The flaw, as some of you may have already guessed, is what to do about sex.
Now, for some, this isn’t a flaw at all. Unfortunately, for me (and maybe others of you out there) I don’t have an eff buddy (nor have I had much luck with them in the past) nor do I have a friend with special benefits (this, too, in the past has proven to be a special kind of disaster). And while I know, thanks to one of my guy friends, that getting a stranger to have sex with me is as easy as walking into a bar and just saying, “Yes.” I’ve never been super comfortable with one night stands. Yes, I have enjoyed my share, but the self inflicted guilt and shame I experienced the next morning (which has increased over the years) diminished any enjoyment I remember from the evening prior.
So, what does a girl like me do for a little something-something? This is the exact question that my dear friend Cricket and I were contemplating over a pitcher or tequila. Because the whole thing has be recently fantasizing about a relationship. A relationship I don’t want anywhere else but the bedroom.
Cricket is still on the fence about the whole single for life thing for herself, but she fully embraces it for me. She too, is just concerned about my lack of yummy, especially as it concerns my inability to carry on a conversation with Hot Attorney, but more on that later.
The first obvious solution was that I get involved with a professional baseball player. And while I am still working this angle, I figured it would make sense to explore other options as well. Especially for those of you out there that don’t live in a city with a professional baseball team.
Another option that came to us after our third round was getting involved with a married man.
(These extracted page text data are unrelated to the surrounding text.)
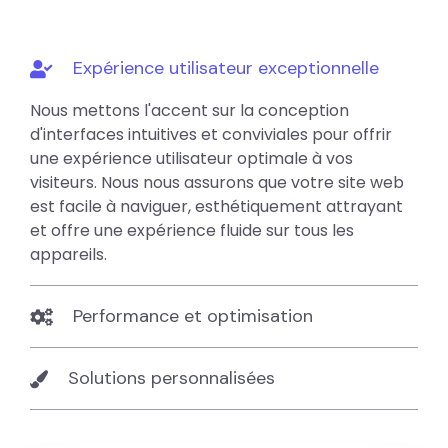
Expérience utilisateur exceptionnelle
Nous mettons l'accent sur la conception
d'interfaces intuitives et conviviales pour offrir
une expérience utilisateur optimale à vos
visiteurs. Nous nous assurons que votre site web
est facile à naviguer, esthétiquement attrayant
et offre une expérience fluide sur tous les
appareils.
Performance et optimisation
Solutions personnalisées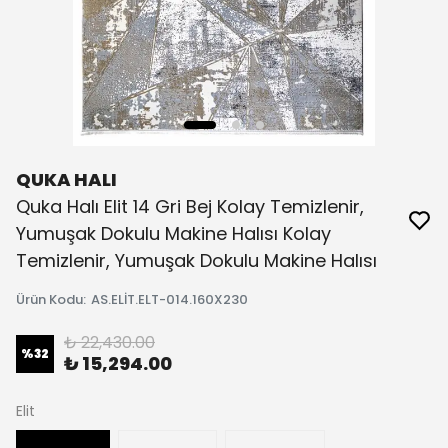
QUKA HALI
Quka Halı Elit 14 Gri Bej Kolay Temizlenir,
Yumuşak Dokulu Makine Halısı Kolay
Temizlenir, Yumuşak Dokulu Makine Halısı
Ürün Kodu
:
AS.ELİT.ELT-014.160X230
₺ 22,430.00
%
32
₺ 15,294.00
Elit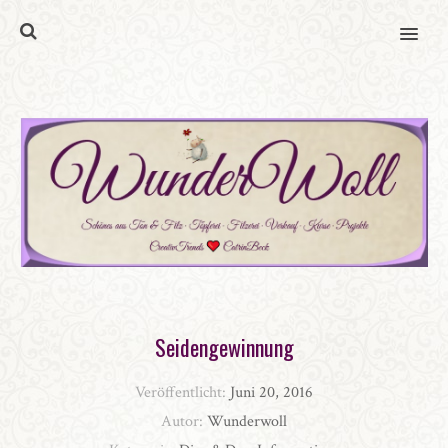
MENU
Seidengewinnung
Veröffentlicht:
Juni 20, 2016
Autor:
Wunderwoll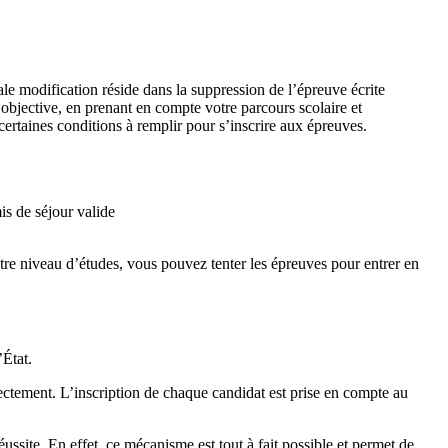
le modification réside dans la suppression de l’épreuve écrite
objective, en prenant en compte votre parcours scolaire et
ertaines conditions à remplir pour s’inscrire aux épreuves.
s de séjour valide
tre niveau d’études, vous pouvez tenter les épreuves pour entrer en
’État.
rectement. L’inscription de chaque candidat est prise en compte au
ssite. En effet, ce mécanisme est tout à fait possible et permet de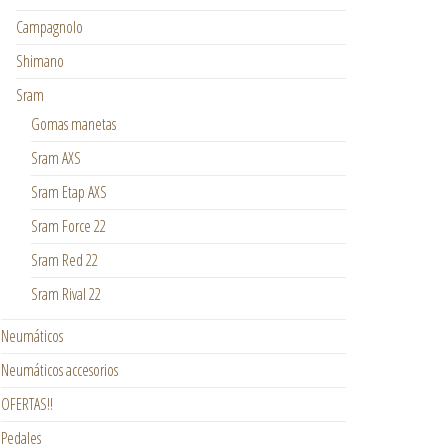
Campagnolo
Shimano
Sram
Gomas manetas
Sram AXS
Sram Etap AXS
Sram Force 22
Sram Red 22
Sram Rival 22
Neumáticos
Neumáticos accesorios
OFERTAS!!
Pedales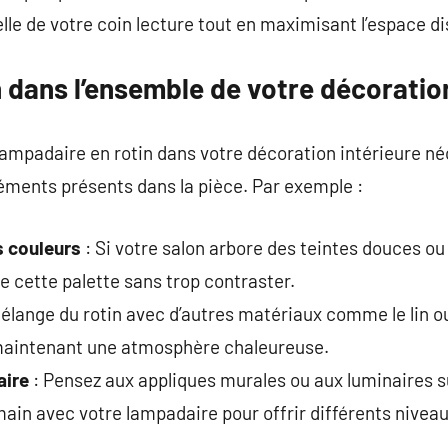
lle de votre coin lecture tout en maximisant l’espace di
n dans l’ensemble de votre décoratio
 lampadaire en rotin dans votre décoration intérieure n
éments présents dans la pièce. Par exemple :
s couleurs
: Si votre salon arbore des teintes douces ou
 cette palette sans trop contraster.
élange du rotin avec d’autres matériaux comme le lin o
n maintenant une atmosphère chaleureuse.
aire
: Pensez aux appliques murales ou aux luminaires 
main avec votre lampadaire pour offrir différents niveau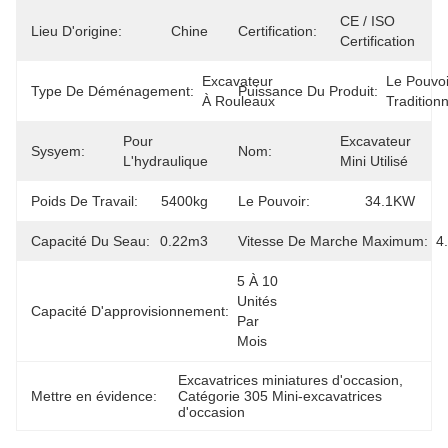
CE / ISO 
Lieu D'origine:
Chine
Certification:
Certification
Excavateur 
Le Pouvoir
Type De Déménagement:
Puissance Du Produit:
À Rouleaux
Traditionn
Pour 
Excavateur 
Sysyem:
Nom:
L'hydraulique
Mini Utilisé
Poids De Travail:
5400kg
Le Pouvoir:
34.1KW
Capacité Du Seau:
0.22m3
Vitesse De Marche Maximum:
4
5 À 10 
Unités 
Capacité D'approvisionnement:
Par 
Mois
Excavatrices miniatures d'occasion
, 
Mettre en évidence:
Catégorie 305 Mini-excavatrices 
d'occasion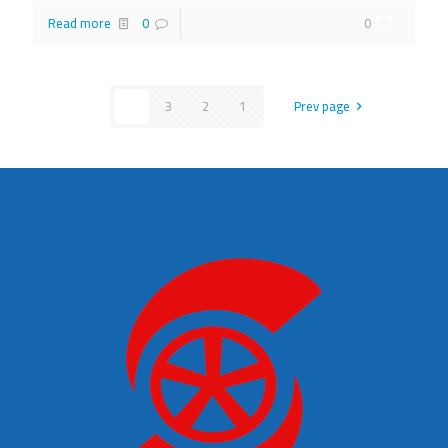
Read more
0
0
4
3
2
1
Prev page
Forgetting for a moment the moral objections one might have with this arrangement, for someone like me, this could work. However, I really try to keep my life as drama free as humanly possible and sleeping with another woman’s husband is just inviting crazy into my apartment.
Still, a married man wouldn’t likely develop feelings for me. The boundaries of our relationship would be very clear, dictated by the fact that he has a wife he shares his feelings with. I would just be someone he shared his bed with. And really, isn’t that what brings so many of these friends with benefits relationships crashing to a halt. Often, one of the partners confuses sex (or the hormonal release post orgasm) with love. For my part, I can control how I feel (and even when I can’t, I can get out before I get too hurt). But what about him? What happens if its his line that starts blurring? I like hurting people even less than I like drama in my living room (unless it is Law & Order).
Ideally, what I am looking for is someone I find attractive, but could never actually be attracted to. So he would have to be less than smart and/or less than funny and/or a Dallas Cowboys fan. He would also need to find me attractive without being attracted to me. Maybe there is an expiration date (he is only in Philadelphia for school or a work assignment) or perhaps he has a rule about falling in love with someone who worships Peyton Manning.
So Cricket suggested I try meditating before bed, focusing on exactly what I am looking for and then asking the universe to bring him to me. We then agreed this seems a lot like masturbation, so I decided I would also put this out in this universe and see if you guys could bring me a solution.
But know this, other spinsters, I am working on the problem. And when I find an answer that works for all of us, I will share it with you.